Kumru, yaratanı karşısında bütün acziyetiyle duran ve istediği zaman arzusunu yegâne verenin ancak O (c.c) olduğunu bilen kuldur. Ve o kul der ki:

“…Benim dostum ancak, Âlemlerin Rabbi olan Allah’tır. Beni yaratan da, doğru yola eriştiren de O’dur. Beni yediren de, içiren de O’dur. Hasta olduğumda bana O şifa verir. Beni öldürecek, sonra diriltecek olan O’dur. Âhiret gününde hatalarımı bana bağışlamasını umduğum O’dur. Rabbim! Bana hikmet ver ve beni iyiler arasına kat.” (eş-Şuarâ, 75-83)

Su ise, rubûbiyyet ve ubûdiyyet (Hak ve halk) arasında, en fakirin en ganî olandan talebini ifade sadedinde, Âlemlerin Serveri Peygamber Efendimiz -sallâllâhu aleyhi ve sellem-’e isnad edilmiştir. Çünkü Allah Teâlâ’nın rahmetini temsil eden, adının anılmasıyla gönülleri hûş u cürûşa getiren ve şefaat hakkının (Makâm-ı Mahmud) yegane sahibi olan O’dur. Nitekim bir hadîs-i şerîfte şöyle buyrulmuştur:

“Gâyesini gerçekleştirmede zorluğa düşen kimse bana çokça salat ü selam göndersin. Gerçekte salat ü selâm rızkın çoğaltılması, sıkıntıların ve müşküllerin çözülmesi için bir vesîledir.” (Sünen-i Nesâî, c: III-IV, hadis no: 1283)

Kumru, yalvaran kuldur. Su, Hazret-i Muhammed -sallâllâhu aleyhi ve sellem-; servi ise Allâh’ın rahmeti... Kumru durmadan serviye yalvarıyor, yani Allâh’a… Ancak arada bir vesîle, bir elçi lâzım… Bu sebeple kumru, yaşadığı yer olarak hep servi ağacının gölgesini seçer ve ancak onun etrafında hayat bulur.
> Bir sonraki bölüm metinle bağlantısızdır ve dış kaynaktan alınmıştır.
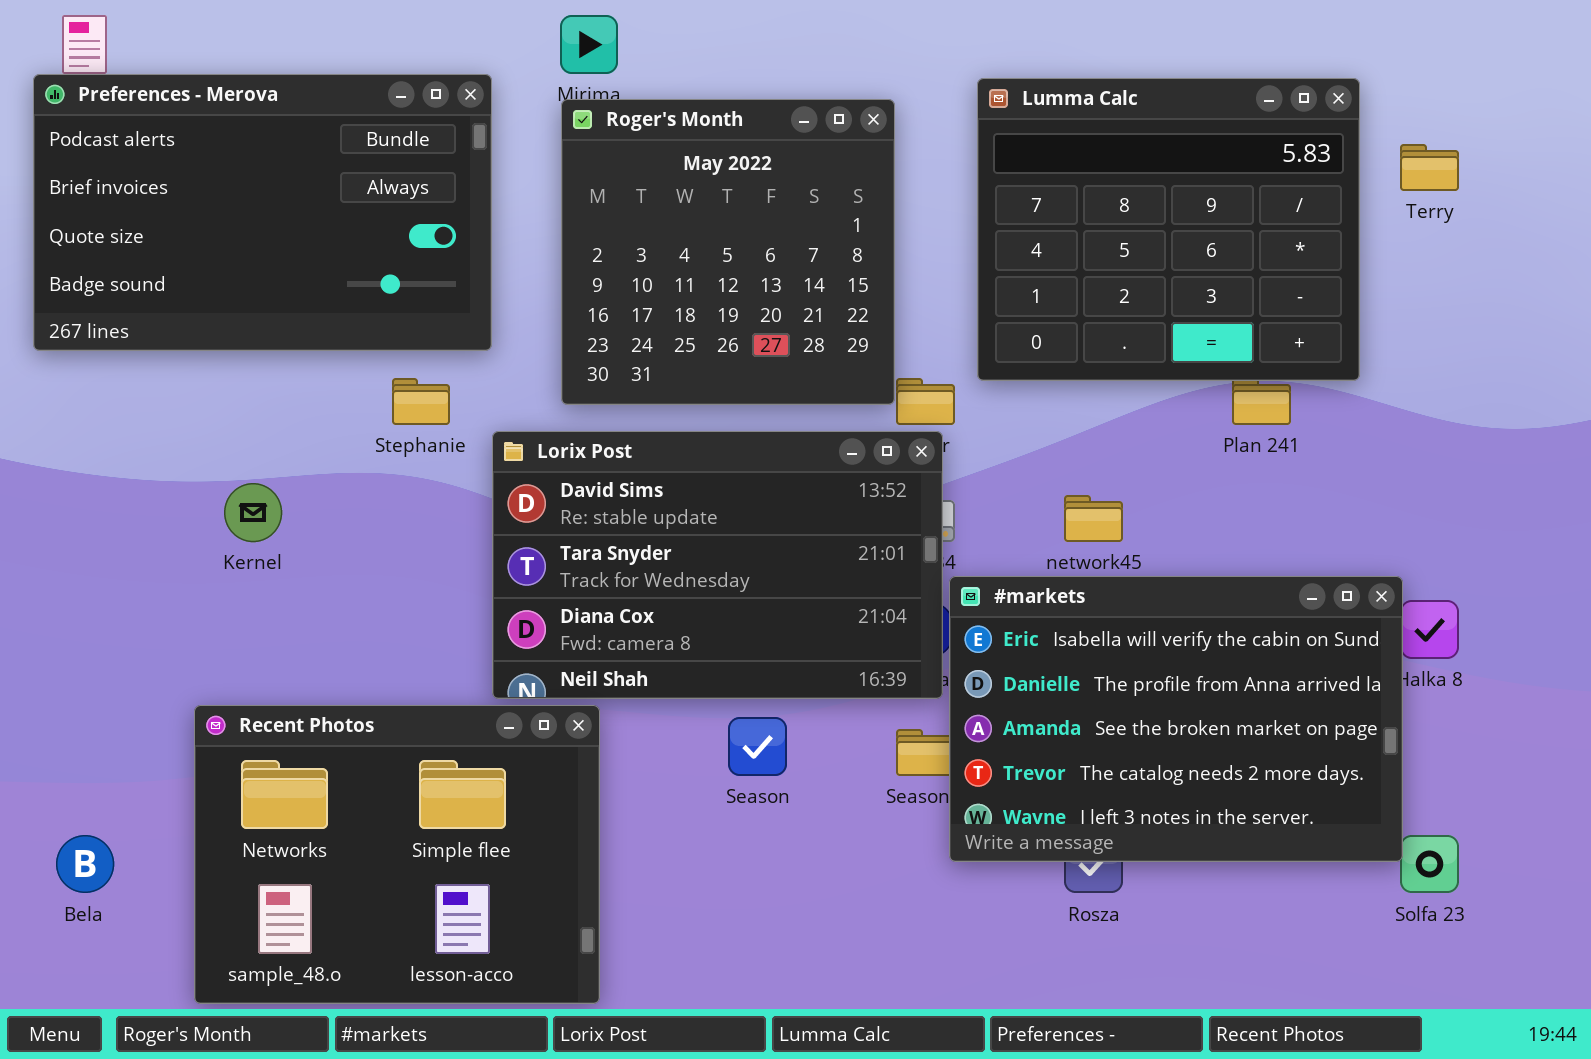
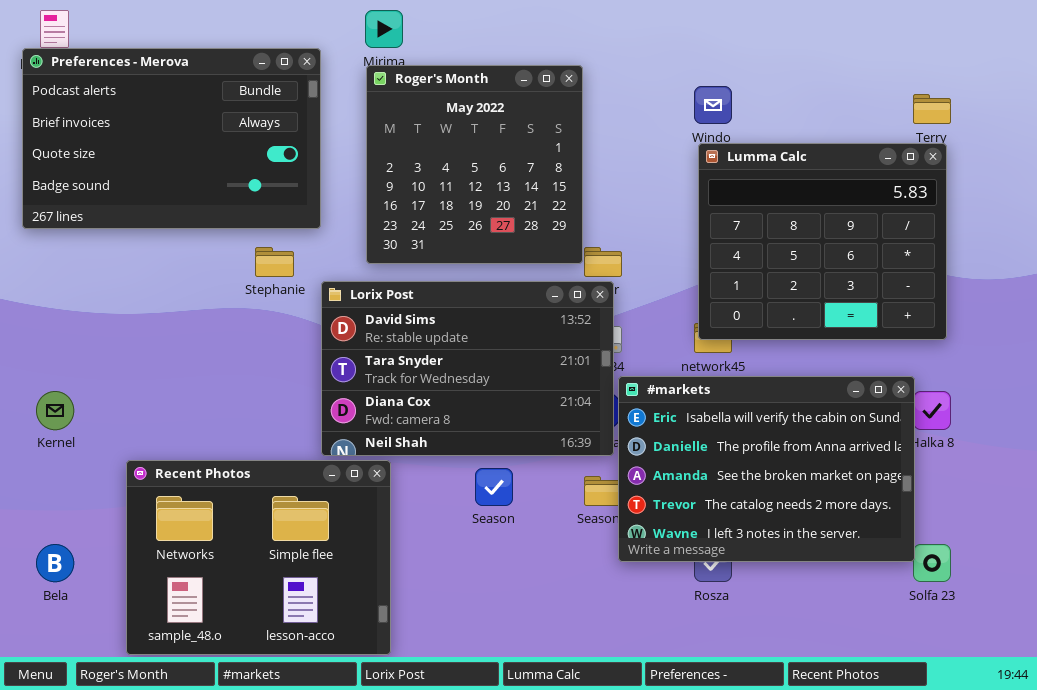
Lumma Calc: [977,78,1360,381] -> [698,143,947,340], moved
Kernel: [224,483,282,542] -> [36,391,74,430], moved

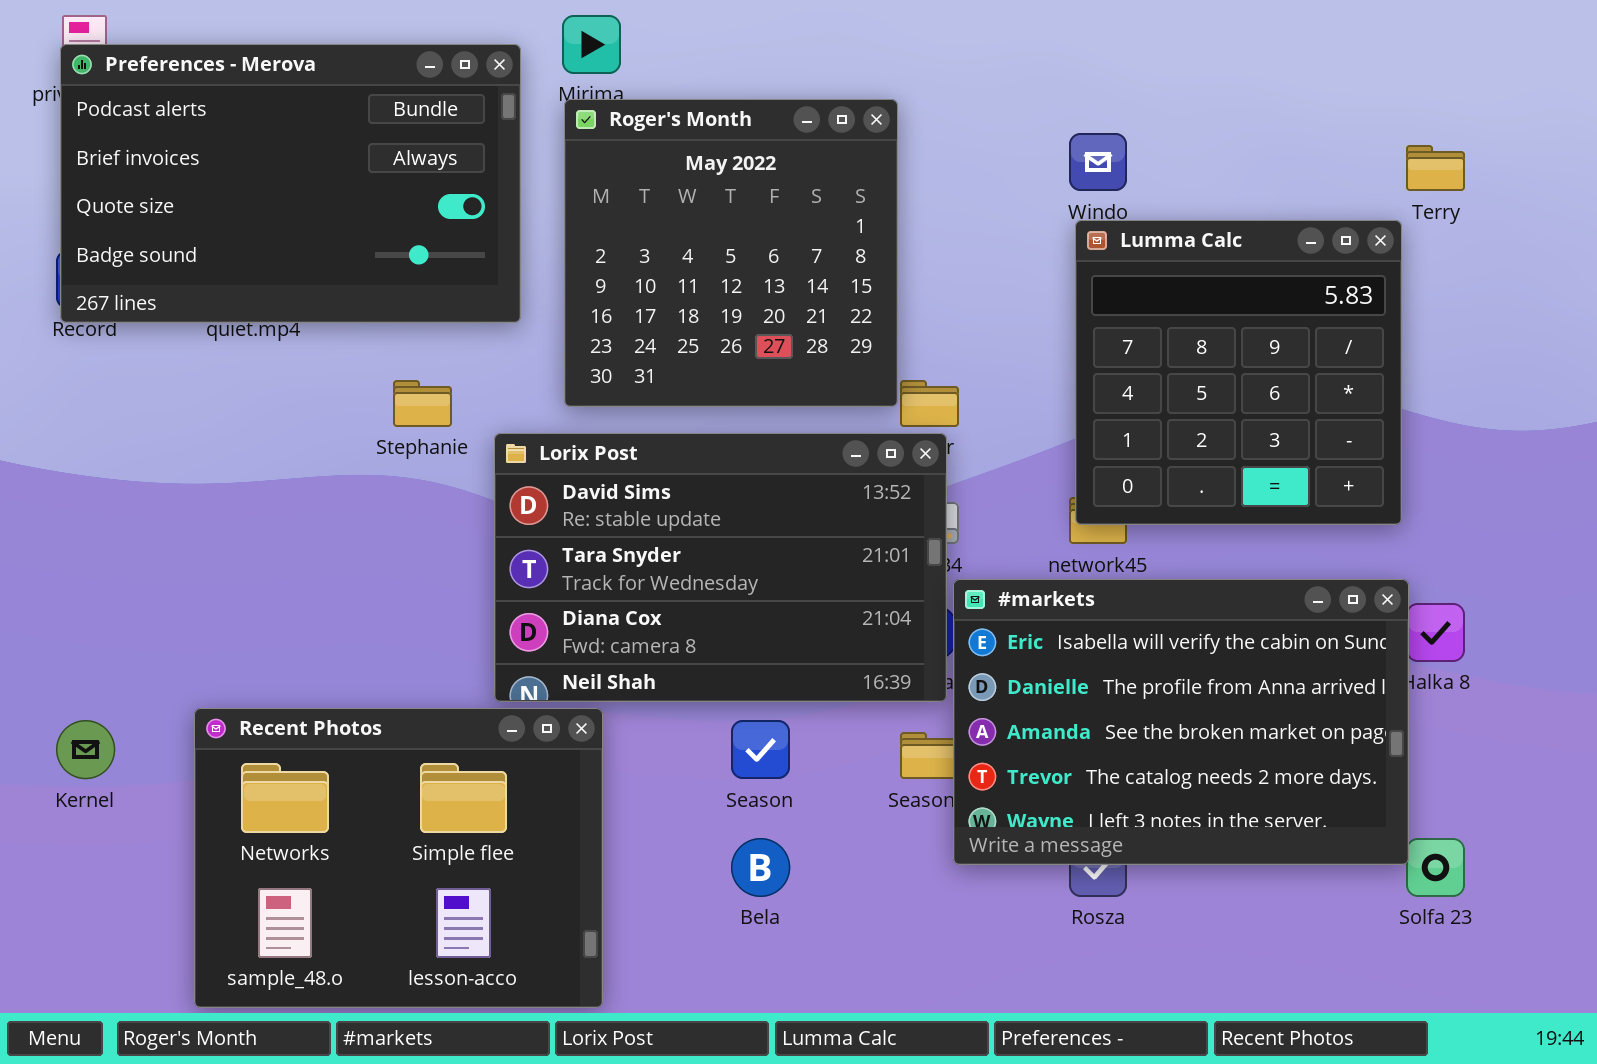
Preferences - Merova: [22,48,321,229] -> [60,44,521,323], moved
Lumma Calc: [698,143,947,340] -> [1075,220,1402,525], resized
Kernel: [36,391,74,430] -> [56,720,115,779], moved
Bela: [36,544,74,582] -> [731,838,790,897], moved

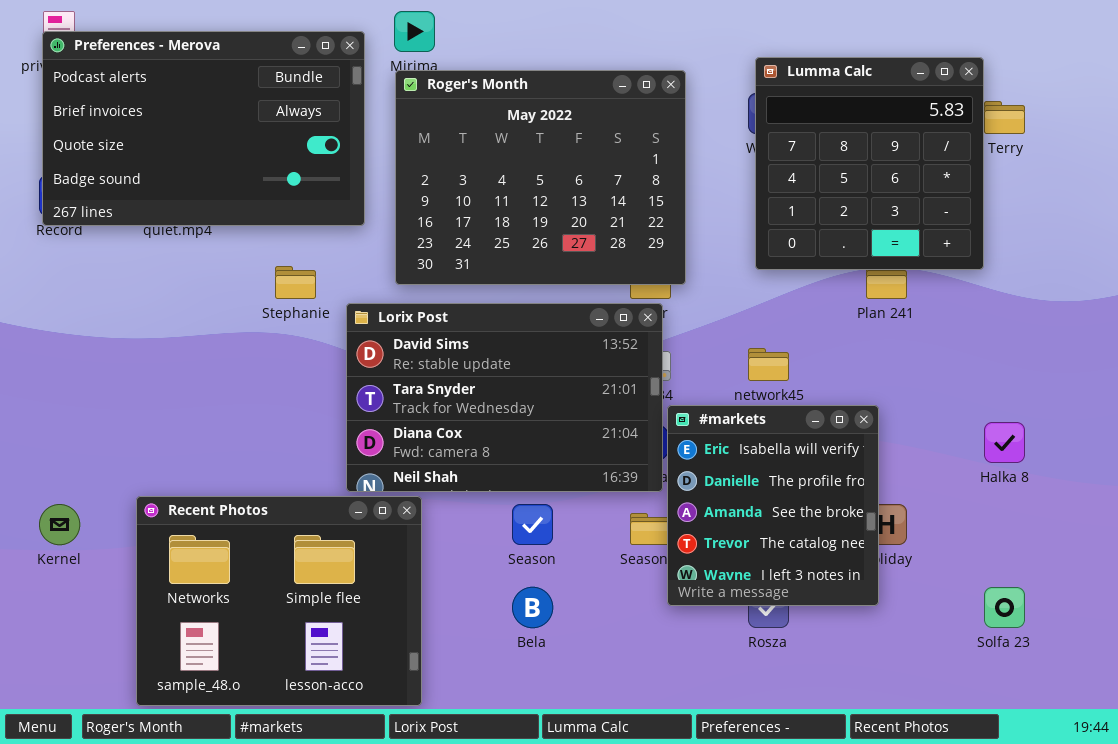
Roger's Month: [564,99,898,407] -> [395,70,686,285], resized
Lumma Calc: [1075,220,1402,525] -> [755,57,984,270], moved
#markets: [953,579,1409,865] -> [667,405,879,606], resized

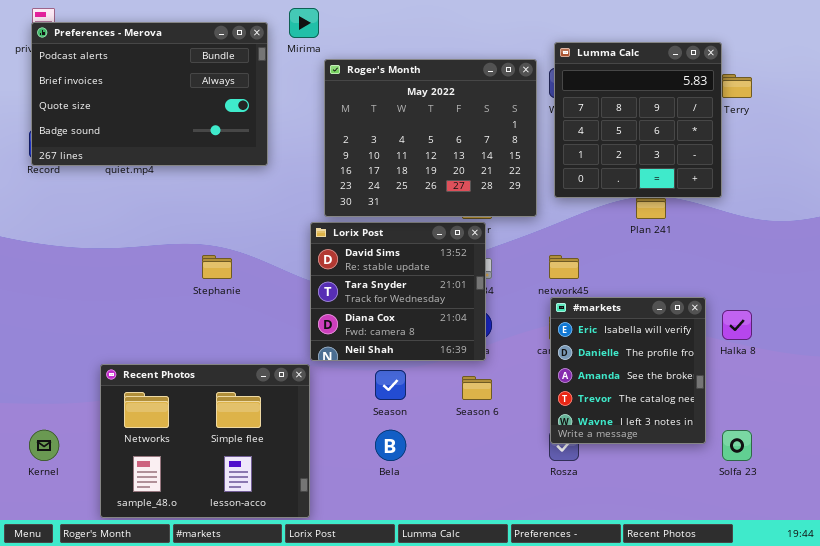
Roger's Month: [395,70,686,285] -> [324,59,537,217], moved
Stephanie: [275,266,316,299] -> [202,255,232,279], moved
Lorix Post: [346,303,663,492] -> [310,222,486,361], resized
#markets: [667,405,879,606] -> [550,297,706,444], moved
Kernel: [39,504,80,545] -> [29,430,59,461], moved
Sevdiğinin etrafında insiyâkî olarak bulunma iştiyâkı içinde olan kumru; azametli, haşmetli ve göklere yakınlıkta duran servi ağacının gölgesinde, ondan hiçbir yakınlık görmediği için, “hû hû”larla bir derviş misâli bağışlanmayı beklemektedir.

Yakarışlarına ve nidâsına cevap alabilmek için servinin eteklerinde, en yakınında ve hep etrafında bulunan sudan, yani “Levlâk” sırrının sahibi Peygamber Efendimiz -sallâllâhu aleyhi ve sellem-’den meded ummaktadır. Ve adetâ şöyle demektedir:

“-Yâ Rasûlallah, Sen olmasan ben, beni Yaratan’ı bilmezdim. O’na kulluk etmekten bîhaberim. O’nun rızâsına giden yolları ve gazabını teskin etmeyi de bana ancak Sen öğretirsin…”

Servi ağacının rüzgarda salınırken ortaya çıkardığı şekil, “lâm elif”e (ﻻ) benzer. Kumrunun eteğinde kendini bağışlaması için yakarmalarına karşın, rüzgarda âdeta “lâ” (Hayır, olmaz!) şeklinde bir edâ ile cevap veren serviyi ikna etmek ve affetmesi için duâ ve yakarışta bulunmak, elbette Peygamber-i Zîşan Efendimize yakışır.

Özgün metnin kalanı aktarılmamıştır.